Long running process with periodic tasks

Hi everyone!

I am building an app using phoenix which is holding websocket connections with other servers and receiving messages every other second. Currently I am caching all the messages I get from other servers.
Now I would need to make some calculations based on the data I am receving, atleast once in a minute.
I thought of long running process which would be supervised by another process.
Using Process.sleep(60000) I can force the process to wait for 1 minute before running the calculations again.
Is this optimal or are there any better solutions for this kind of work? Any ideas are welcome :slight_smile:

Usually the approach is to use Process.send_after(self(), :calculate, 60_000) and then have a def handle_info(:calculate, state) do and do the calculation there.

5 Likes

Thank you for the answer.
Anybody have any thoughts about using crontab for such tasks?

Kind of need to forget what you know about normal programming limitations and welcome the recursive and process infinite loop here.

as @benwilson512 mentioned the most efficient way is to recursively call yourself after you have done your calculations.

Your calculations might run over 60seconds to complete.
The operating system scheduler might not wake your thread up at the exact time
Cron job handler might have a problem and not launch any of your jobs
These are all the limitations we introduced to programming languages when we made the mainloop invisible to consumers.

2 Likes

I’d use GitHub - sorentwo/oban: 💎 Robust job processing in Elixir, backed by modern PostgreSQL

1 Like

You could try to use an Elixir Agent to keep the calculations up to date for each time you receive a message from other servers, therefore no need to calculate it periodically, but if you need to really do it periodically I would go with @benwilson512 suggestion.

1 Like
  • Have a GenServer that is responsible for calculating and returning the aggregated data.
  • Have that GenServer maintain this state:
    • Date/time showing when it last did a calculation.
    • Last cached calculation.
  • When the GenServer receives a message to supply the aggregated data, have it check against the date/time; if more than 60_000 ms have passed, re-calculate it and return it.
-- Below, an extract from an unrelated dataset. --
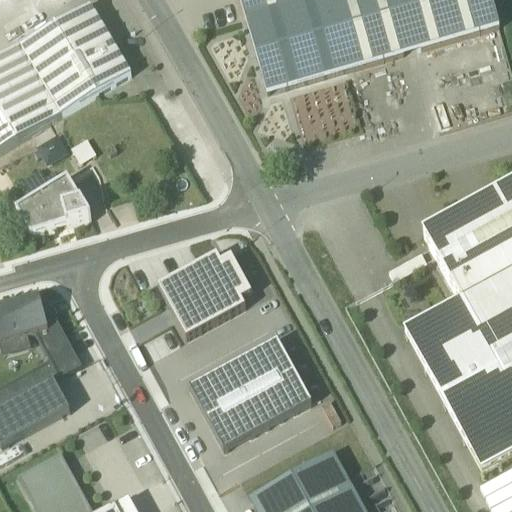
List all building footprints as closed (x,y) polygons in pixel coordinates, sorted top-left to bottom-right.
[(242,0),(274,109),(505,42),(492,0),(242,0)] [(0,163),(136,84),(94,14),(0,68),(0,163)] [(70,184),(15,216),(29,242),(96,229),(70,184)] [(482,485),(511,468),(511,198),(424,248),(461,314),(404,346),(482,485)] [(228,249),(150,292),(183,351),(261,308),(228,249)] [(38,304),(0,314),(0,350),(35,341),(48,337),(40,311),(38,304)] [(48,337),(35,341),(59,385),(82,373),(47,310),(40,311),(48,337)] [(278,349),(190,397),(222,456),(310,408),(278,349)] [(96,511),(65,455),(20,479),(37,511),(96,511)] [(364,511),(335,456),(255,498),(261,511),(364,511)] [(98,511),(122,511),(117,502),(98,511)]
If the data has been calculated less time before that, just return a cached response.

I personally wouldn’t reach for a fixed time period recalculation. Imagine if nobody pings that state for a week. Why recalculate it every minute?

It depends on the project and how frequently will this data be requested but in any case, food for thought. I have changed several hobby projects to the pattern above and my OCD about not wasting CPU resources has calmed down. :101:

2 Likes

The usual way is to use send_after as @benwilson512 mentioned to schedule itself. Process.sleep shouldn’t really be used outside of very niche cases (e.g., maybe helpers for retry/backoff, testing)

Different flows will depend on what you need to do in that interval. Some considerations:

  • Can the activity you plan to do every interval take more than the interval itself? What should happen if it does?
  • Does it depend on the existence of other processes (e.g. it can schedule itself)? Or can it be always running no matter what, even in the absence of relevant sources/data?
  • How does it get its data? Is the cache/data source serialising access?
  • What side effects does it create?
  • Are you running more than 1 node and if so does it impact the way it needs to run (e.g. if the side-effect is writing stats into the db, or generating a pdf - of course in this case won’t be but an example - it might be that you only want a single process amongst all instances to ever be working on that)
  • Are there any hard guarantees you need regarding the timing and execution, is it ok if it just misses something or is best effort, etc

There are also gen_statems that have direct utilities for timers and can be useful if the flow has any semblance to a list of steps (or obviously a state-machiney nature). Like, set timer → wait → timer fires → load data → do something → do something else → set timer → wait → repeat…

2 Likes

Those are very good things to consider.
The calculations should be fast but Im holding hundreds of websocket connections which are all getting messages every other second. Perhaps there should be even multiple processes for the calculations.
I am actualy amazed by the way elixir can handle processes, so spawing more processes for each work is no problem I think.

2 Likes

Dynamically supervised GenServers that utilized the handle_continue callback and a sleep timer would be another way.

defp periodic_calculation do
  #do some work
  :timer.sleep(60000)
end

@impl true
def handle_continue(:my_timer, state) do
  periodic_calculation()
  {:noreply, state}
end
1 Like